True Red wrote:First of all Ballyfore pick would be way less than 1000.There is a big difference between CSO census figures and actual GAA playing 18-35 yr olds.You can talk about "potential playing pools" all ye want but the figures at ground level are a lot less than they ones you are floating about.
I'll admit I had no idea what Ballyfore's population was like - I guessed 1,000, which would be roughly that of Doon. (You realise that by 1,000 I meant total population, not 18-35 year old men - Ballyfore should have about 100 18-35 y/o men, which would mean two teams)

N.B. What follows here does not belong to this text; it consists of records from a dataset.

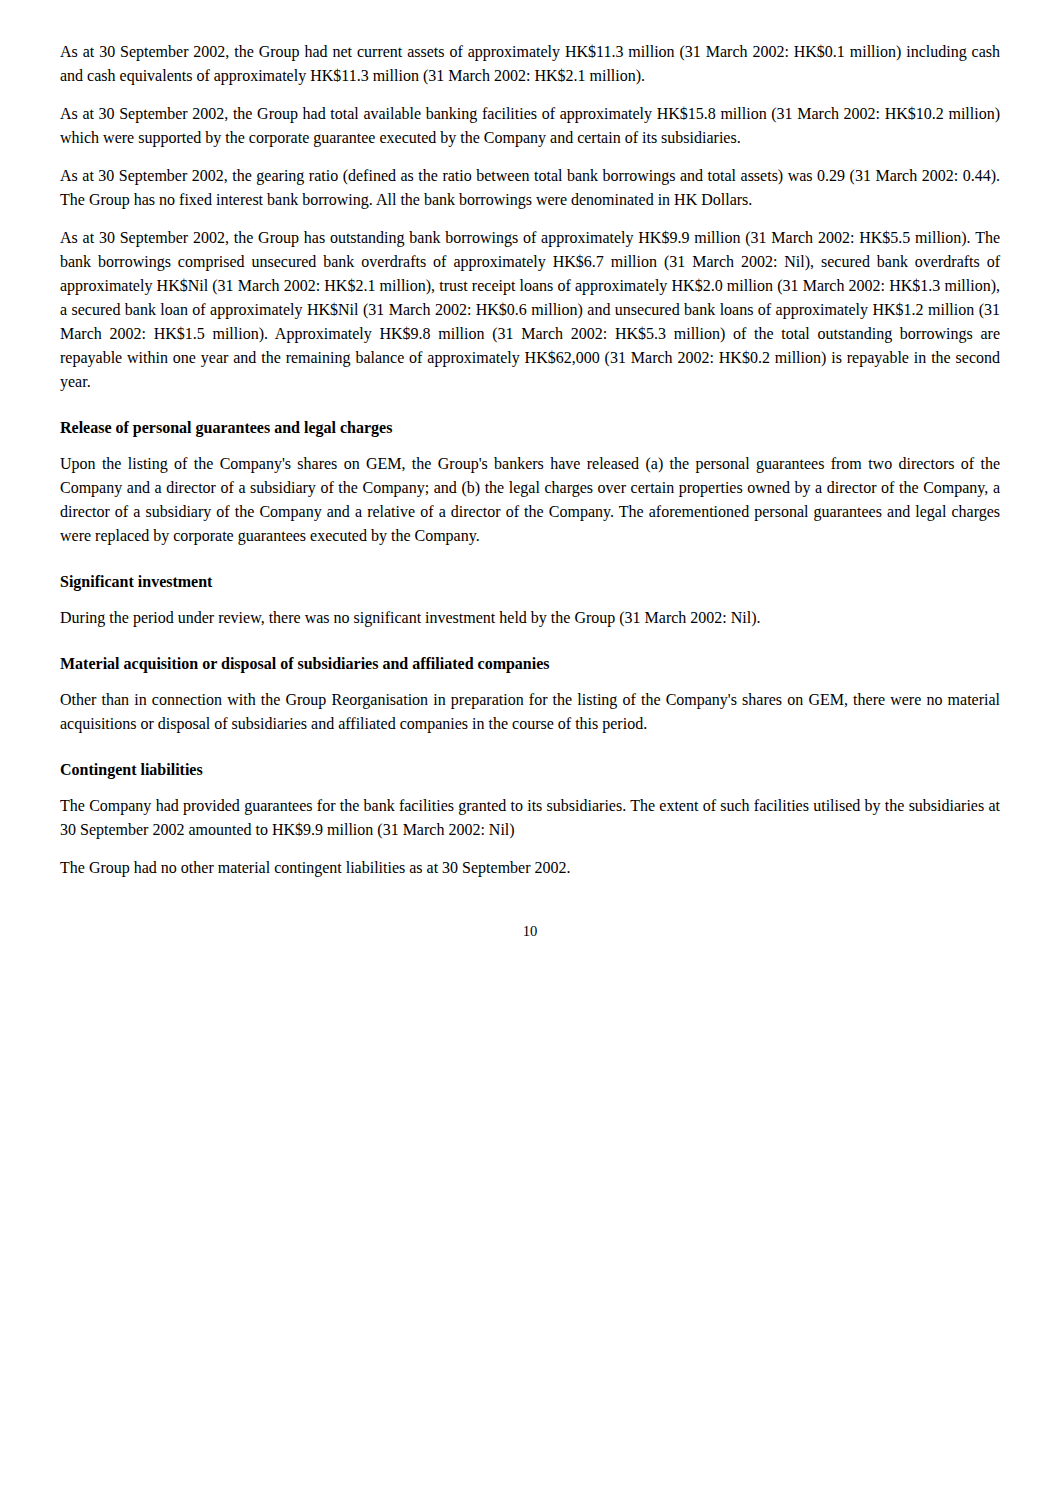As at 30 September 2002, the Group had net current assets of approximately HK$11.3 million (31 March 2002: HK$0.1 million) including cash and cash equivalents of approximately HK$11.3 million (31 March 2002: HK$2.1 million).
As at 30 September 2002, the Group had total available banking facilities of approximately HK$15.8 million (31 March 2002: HK$10.2 million) which were supported by the corporate guarantee executed by the Company and certain of its subsidiaries.
As at 30 September 2002, the gearing ratio (defined as the ratio between total bank borrowings and total assets) was 0.29 (31 March 2002: 0.44). The Group has no fixed interest bank borrowing. All the bank borrowings were denominated in HK Dollars.
As at 30 September 2002, the Group has outstanding bank borrowings of approximately HK$9.9 million (31 March 2002: HK$5.5 million). The bank borrowings comprised unsecured bank overdrafts of approximately HK$6.7 million (31 March 2002: Nil), secured bank overdrafts of approximately HK$Nil (31 March 2002: HK$2.1 million), trust receipt loans of approximately HK$2.0 million (31 March 2002: HK$1.3 million), a secured bank loan of approximately HK$Nil (31 March 2002: HK$0.6 million) and unsecured bank loans of approximately HK$1.2 million (31 March 2002: HK$1.5 million). Approximately HK$9.8 million (31 March 2002: HK$5.3 million) of the total outstanding borrowings are repayable within one year and the remaining balance of approximately HK$62,000 (31 March 2002: HK$0.2 million) is repayable in the second year.
Release of personal guarantees and legal charges
Upon the listing of the Company's shares on GEM, the Group's bankers have released (a) the personal guarantees from two directors of the Company and a director of a subsidiary of the Company; and (b) the legal charges over certain properties owned by a director of the Company, a director of a subsidiary of the Company and a relative of a director of the Company. The aforementioned personal guarantees and legal charges were replaced by corporate guarantees executed by the Company.
Significant investment
During the period under review, there was no significant investment held by the Group (31 March 2002: Nil).
Material acquisition or disposal of subsidiaries and affiliated companies
Other than in connection with the Group Reorganisation in preparation for the listing of the Company's shares on GEM, there were no material acquisitions or disposal of subsidiaries and affiliated companies in the course of this period.
Contingent liabilities
The Company had provided guarantees for the bank facilities granted to its subsidiaries. The extent of such facilities utilised by the subsidiaries at 30 September 2002 amounted to HK$9.9 million (31 March 2002: Nil)
The Group had no other material contingent liabilities as at 30 September 2002.
10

True Red wrote:Ballyfore's 2nd team is junior b and they are a struggling junior b side full of 15-16yr olds on the fringes of the intermediate set-up and 37-45 yr old hatchet men with serious chips on their shoulders.They dont train and they only turn up to fulfill their fixtures.Whereas Edenderry's 2nd team is competitive.Its an unfair comparison.

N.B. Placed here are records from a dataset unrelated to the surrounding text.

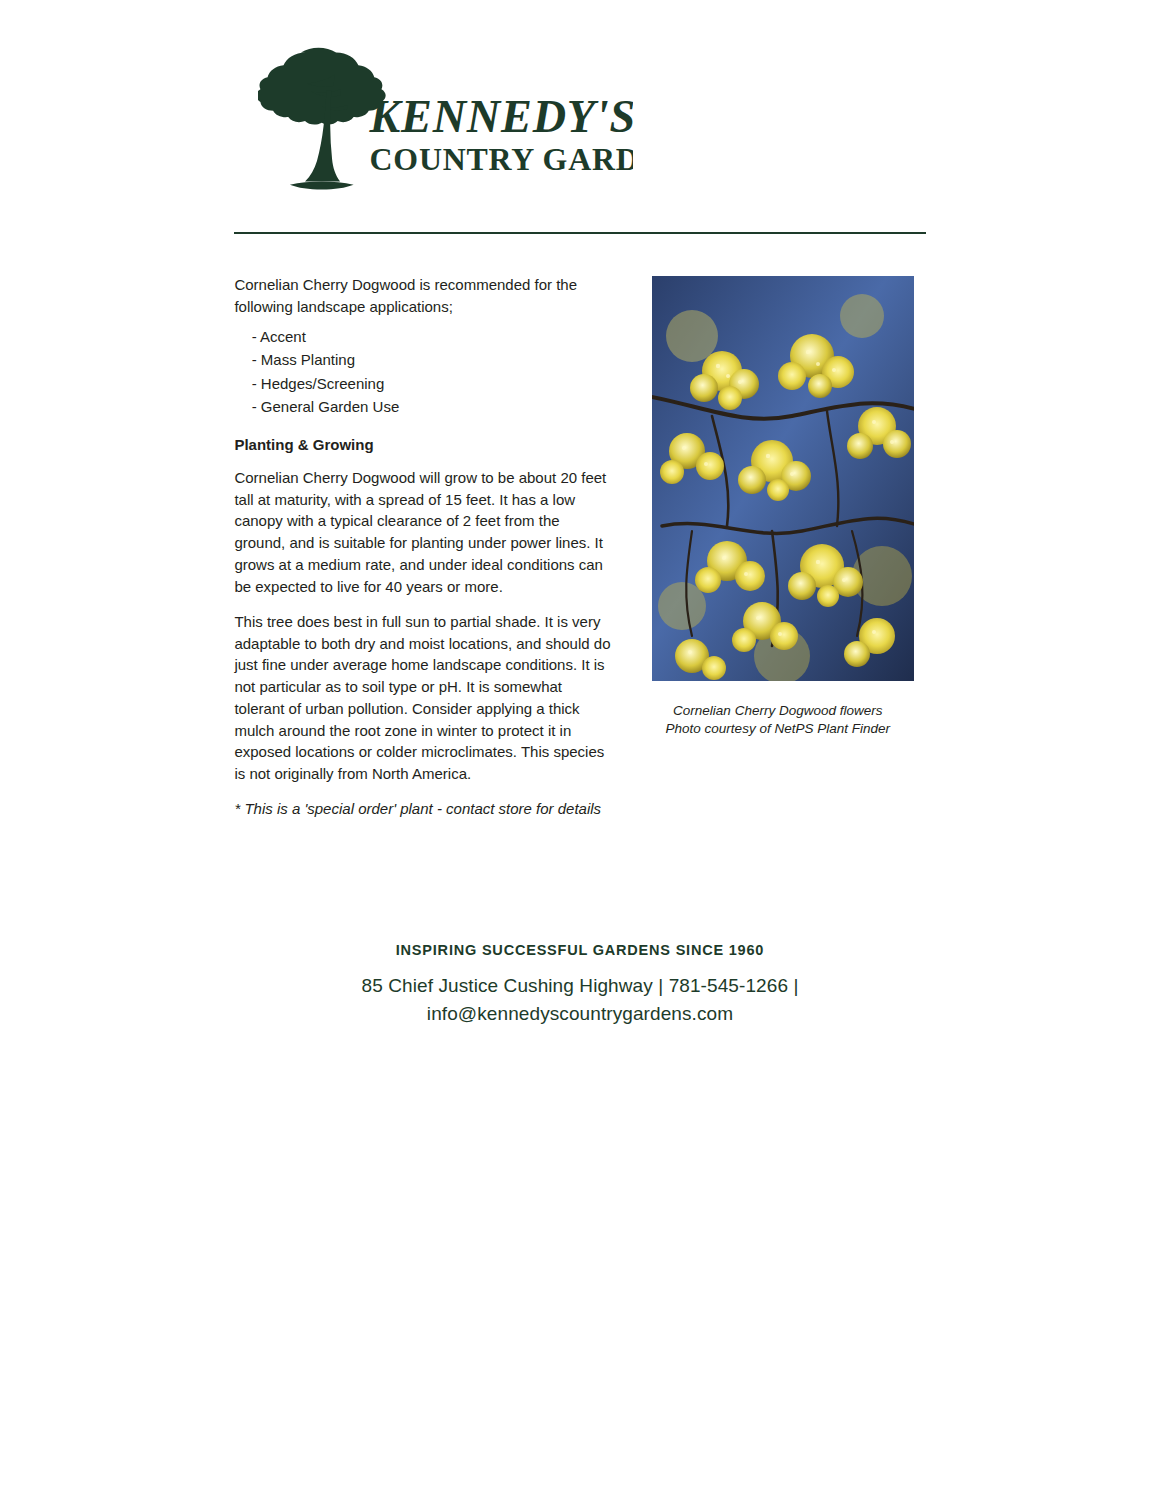KENNEDY'S COUNTRY GARDENS
Cornelian Cherry Dogwood is recommended for the following landscape applications;
Accent
Mass Planting
Hedges/Screening
General Garden Use
Planting & Growing
Cornelian Cherry Dogwood will grow to be about 20 feet tall at maturity, with a spread of 15 feet. It has a low canopy with a typical clearance of 2 feet from the ground, and is suitable for planting under power lines. It grows at a medium rate, and under ideal conditions can be expected to live for 40 years or more.
This tree does best in full sun to partial shade. It is very adaptable to both dry and moist locations, and should do just fine under average home landscape conditions. It is not particular as to soil type or pH. It is somewhat tolerant of urban pollution. Consider applying a thick mulch around the root zone in winter to protect it in exposed locations or colder microclimates. This species is not originally from North America.
* This is a 'special order' plant - contact store for details
Cornelian Cherry Dogwood flowers
Photo courtesy of NetPS Plant Finder
INSPIRING SUCCESSFUL GARDENS SINCE 1960
85 Chief Justice Cushing Highway | 781-545-1266 | info@kennedyscountrygardens.com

But surely in the spirit of the GAA there should be a team there for all those that either just want to keep playing or aren't good enough to get on to a "competitive" team. Nobody likes to see ould lads in it just for the spot of violence, but in most cases they just keep playing because they don't want to stop. From what you're saying it sounds like in Edenderry they have to because they won't be good enough.
True Red wrote:
No wonder you have trouble mobilising lads if I was to join the club and find 70 lads ahead of me in the queue for one of 30 slots in either adult team.
You have hit upon the kernal of the problem.Lads just out of minor find out that they aint going to feature on either team and so they lose interest.They turn to other sports so they can get a game and therein lies your problem if you went about organising a 3rd team.Their loyalties have changed and they dont want to hear anything from the GAA which probably shunned them a few years previous.
Is this not the main reason why a third team is vital??? Even if the 22 year olds have given up, why not focus on getting all those lads coming out of minor in 2006? Put them in a team with all the lads in their mid to late thirties, and just fulfil the fixtures. The lads stay interested, somewhere in there you might get a late developer who goes on to be a decent club player in his mid twenties, and the lads are happy to stay involved because it's a grand thing to do of a Sunday and they can go for a few jars afterwards. You have a ready made list of players to fill in when the Juniors are stuck for a player or two for a league game, and more people in the town are part of the GAA club and thus following the seniors and steering their younger brothers and kids down the GAA route.
Above all, the GAA is about taking part - club and county success aside for a minute, surely a gang of fifteen fellas playing junior B and being utterly useless at it is a hell of a lot better than 7 or 8 of them off playing rugby/soccer and the other half in the pub watching Celtic.